Send back every record exactly.

Input records:

+ + + + +

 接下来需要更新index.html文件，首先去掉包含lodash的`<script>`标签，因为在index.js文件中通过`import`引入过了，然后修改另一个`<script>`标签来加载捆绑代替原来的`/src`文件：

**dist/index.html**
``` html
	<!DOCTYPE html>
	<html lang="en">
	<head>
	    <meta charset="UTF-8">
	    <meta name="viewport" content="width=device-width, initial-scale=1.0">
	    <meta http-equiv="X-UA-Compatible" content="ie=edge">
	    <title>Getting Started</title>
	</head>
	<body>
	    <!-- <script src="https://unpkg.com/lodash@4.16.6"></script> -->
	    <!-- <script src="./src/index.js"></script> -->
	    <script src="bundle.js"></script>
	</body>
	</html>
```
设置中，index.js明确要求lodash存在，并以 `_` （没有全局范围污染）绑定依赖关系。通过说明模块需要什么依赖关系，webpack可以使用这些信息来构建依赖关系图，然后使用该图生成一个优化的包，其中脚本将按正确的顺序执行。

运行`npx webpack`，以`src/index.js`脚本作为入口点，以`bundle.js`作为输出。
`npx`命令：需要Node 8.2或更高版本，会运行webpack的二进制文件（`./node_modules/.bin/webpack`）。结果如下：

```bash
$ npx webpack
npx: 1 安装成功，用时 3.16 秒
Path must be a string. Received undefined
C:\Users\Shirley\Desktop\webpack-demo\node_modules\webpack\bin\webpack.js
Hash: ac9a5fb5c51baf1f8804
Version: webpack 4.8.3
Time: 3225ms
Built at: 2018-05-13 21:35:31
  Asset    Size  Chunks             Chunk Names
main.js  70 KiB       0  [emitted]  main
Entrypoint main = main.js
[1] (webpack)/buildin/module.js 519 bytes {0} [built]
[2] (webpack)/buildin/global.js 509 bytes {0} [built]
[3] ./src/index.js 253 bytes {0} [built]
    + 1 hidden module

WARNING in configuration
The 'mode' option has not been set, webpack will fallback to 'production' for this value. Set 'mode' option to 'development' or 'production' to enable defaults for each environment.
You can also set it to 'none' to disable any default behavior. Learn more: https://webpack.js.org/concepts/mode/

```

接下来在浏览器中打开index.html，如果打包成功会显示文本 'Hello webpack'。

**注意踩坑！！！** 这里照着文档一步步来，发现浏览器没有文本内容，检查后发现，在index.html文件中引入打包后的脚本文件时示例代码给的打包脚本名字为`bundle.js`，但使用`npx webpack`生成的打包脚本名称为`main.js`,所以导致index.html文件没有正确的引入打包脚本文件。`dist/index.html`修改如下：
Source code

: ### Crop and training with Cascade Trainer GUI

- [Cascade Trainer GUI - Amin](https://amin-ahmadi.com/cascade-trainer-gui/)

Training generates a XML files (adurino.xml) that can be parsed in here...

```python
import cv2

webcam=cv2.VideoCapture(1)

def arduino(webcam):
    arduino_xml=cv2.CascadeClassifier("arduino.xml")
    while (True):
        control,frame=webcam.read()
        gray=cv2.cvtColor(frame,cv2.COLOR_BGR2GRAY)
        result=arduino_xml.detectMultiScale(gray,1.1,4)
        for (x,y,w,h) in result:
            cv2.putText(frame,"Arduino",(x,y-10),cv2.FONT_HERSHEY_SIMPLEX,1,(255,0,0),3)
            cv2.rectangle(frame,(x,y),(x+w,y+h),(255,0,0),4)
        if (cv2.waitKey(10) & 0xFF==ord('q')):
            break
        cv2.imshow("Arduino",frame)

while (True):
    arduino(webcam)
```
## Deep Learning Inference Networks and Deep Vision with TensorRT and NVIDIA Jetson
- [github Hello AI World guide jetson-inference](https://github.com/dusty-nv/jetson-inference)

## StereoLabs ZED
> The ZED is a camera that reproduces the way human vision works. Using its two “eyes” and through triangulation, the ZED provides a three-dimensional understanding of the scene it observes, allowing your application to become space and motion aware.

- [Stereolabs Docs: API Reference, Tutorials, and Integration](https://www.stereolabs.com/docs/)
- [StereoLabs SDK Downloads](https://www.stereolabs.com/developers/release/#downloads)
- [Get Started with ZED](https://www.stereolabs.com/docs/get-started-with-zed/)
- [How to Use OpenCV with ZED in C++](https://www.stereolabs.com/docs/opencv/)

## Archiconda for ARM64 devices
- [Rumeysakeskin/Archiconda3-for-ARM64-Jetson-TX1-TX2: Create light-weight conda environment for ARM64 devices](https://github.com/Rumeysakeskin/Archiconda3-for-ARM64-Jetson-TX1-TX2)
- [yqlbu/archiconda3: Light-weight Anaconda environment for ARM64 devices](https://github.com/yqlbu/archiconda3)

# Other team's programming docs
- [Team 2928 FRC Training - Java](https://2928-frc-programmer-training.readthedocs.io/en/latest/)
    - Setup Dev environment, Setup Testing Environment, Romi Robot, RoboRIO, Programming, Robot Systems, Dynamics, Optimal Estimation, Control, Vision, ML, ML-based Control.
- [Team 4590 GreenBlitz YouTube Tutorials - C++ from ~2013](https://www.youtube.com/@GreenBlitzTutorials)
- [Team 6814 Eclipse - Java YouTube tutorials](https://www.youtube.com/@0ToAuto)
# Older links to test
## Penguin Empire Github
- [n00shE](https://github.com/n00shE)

+ + + + +

Task answer:
 接下来需要更新index.html文件，首先去掉包含lodash的`<script>`标签，因为在index.js文件中通过`import`引入过了，然后修改另一个`<script>`标签来加载捆绑代替原来的`/src`文件：

**dist/index.html**
``` html
	<!DOCTYPE html>
	<html lang="en">
	<head>
	    <meta charset="UTF-8">
	    <meta name="viewport" content="width=device-width, initial-scale=1.0">
	    <meta http-equiv="X-UA-Compatible" content="ie=edge">
	    <title>Getting Started</title>
	</head>
	<body>
	    <!-- <script src="https://unpkg.com/lodash@4.16.6"></script> -->
	    <!-- <script src="./src/index.js"></script> -->
	    <script src="bundle.js"></script>
	</body>
	</html>
```
设置中，index.js明确要求lodash存在，并以 `_` （没有全局范围污染）绑定依赖关系。通过说明模块需要什么依赖关系，webpack可以使用这些信息来构建依赖关系图，然后使用该图生成一个优化的包，其中脚本将按正确的顺序执行。

运行`npx webpack`，以`src/index.js`脚本作为入口点，以`bundle.js`作为输出。
`npx`命令：需要Node 8.2或更高版本，会运行webpack的二进制文件（`./node_modules/.bin/webpack`）。结果如下：

```bash
$ npx webpack
npx: 1 安装成功，用时 3.16 秒
Path must be a string. Received undefined
C:\Users\Shirley\Desktop\webpack-demo\node_modules\webpack\bin\webpack.js
Hash: ac9a5fb5c51baf1f8804
Version: webpack 4.8.3
Time: 3225ms
Built at: 2018-05-13 21:35:31
  Asset    Size  Chunks             Chunk Names
main.js  70 KiB       0  [emitted]  main
Entrypoint main = main.js
[1] (webpack)/buildin/module.js 519 bytes {0} [built]
[2] (webpack)/buildin/global.js 509 bytes {0} [built]
[3] ./src/index.js 253 bytes {0} [built]
    + 1 hidden module

WARNING in configuration
The 'mode' option has not been set, webpack will fallback to 'production' for this value. Set 'mode' option to 'development' or 'production' to enable defaults for each environment.
You can also set it to 'none' to disable any default behavior. Learn more: https://webpack.js.org/concepts/mode/

```

接下来在浏览器中打开index.html，如果打包成功会显示文本 'Hello webpack'。

**注意踩坑！！！** 这里照着文档一步步来，发现浏览器没有文本内容，检查后发现，在index.html文件中引入打包后的脚本文件时示例代码给的打包脚本名字为`bundle.js`，但使用`npx webpack`生成的打包脚本名称为`main.js`,所以导致index.html文件没有正确的引入打包脚本文件。`dist/index.html`修改如下：
Source code

: ### Crop and training with Cascade Trainer GUI

- [Cascade Trainer GUI - Amin](https://amin-ahmadi.com/cascade-trainer-gui/)

Training generates a XML files (adurino.xml) that can be parsed in here...

```python
import cv2

webcam=cv2.VideoCapture(1)

def arduino(webcam):
    arduino_xml=cv2.CascadeClassifier("arduino.xml")
    while (True):
        control,frame=webcam.read()
        gray=cv2.cvtColor(frame,cv2.COLOR_BGR2GRAY)
        result=arduino_xml.detectMultiScale(gray,1.1,4)
        for (x,y,w,h) in result:
            cv2.putText(frame,"Arduino",(x,y-10),cv2.FONT_HERSHEY_SIMPLEX,1,(255,0,0),3)
            cv2.rectangle(frame,(x,y),(x+w,y+h),(255,0,0),4)
        if (cv2.waitKey(10) & 0xFF==ord('q')):
            break
        cv2.imshow("Arduino",frame)

while (True):
    arduino(webcam)
```
## Deep Learning Inference Networks and Deep Vision with TensorRT and NVIDIA Jetson
- [github Hello AI World guide jetson-inference](https://github.com/dusty-nv/jetson-inference)

## StereoLabs ZED
> The ZED is a camera that reproduces the way human vision works. Using its two “eyes” and through triangulation, the ZED provides a three-dimensional understanding of the scene it observes, allowing your application to become space and motion aware.

- [Stereolabs Docs: API Reference, Tutorials, and Integration](https://www.stereolabs.com/docs/)
- [StereoLabs SDK Downloads](https://www.stereolabs.com/developers/release/#downloads)
- [Get Started with ZED](https://www.stereolabs.com/docs/get-started-with-zed/)
- [How to Use OpenCV with ZED in C++](https://www.stereolabs.com/docs/opencv/)

## Archiconda for ARM64 devices
- [Rumeysakeskin/Archiconda3-for-ARM64-Jetson-TX1-TX2: Create light-weight conda environment for ARM64 devices](https://github.com/Rumeysakeskin/Archiconda3-for-ARM64-Jetson-TX1-TX2)
- [yqlbu/archiconda3: Light-weight Anaconda environment for ARM64 devices](https://github.com/yqlbu/archiconda3)

# Other team's programming docs
- [Team 2928 FRC Training - Java](https://2928-frc-programmer-training.readthedocs.io/en/latest/)
    - Setup Dev environment, Setup Testing Environment, Romi Robot, RoboRIO, Programming, Robot Systems, Dynamics, Optimal Estimation, Control, Vision, ML, ML-based Control.
- [Team 4590 GreenBlitz YouTube Tutorials - C++ from ~2013](https://www.youtube.com/@GreenBlitzTutorials)
- [Team 6814 Eclipse - Java YouTube tutorials](https://www.youtube.com/@0ToAuto)
# Older links to test
## Penguin Empire Github
- [n00shE](https://github.com/n00shE)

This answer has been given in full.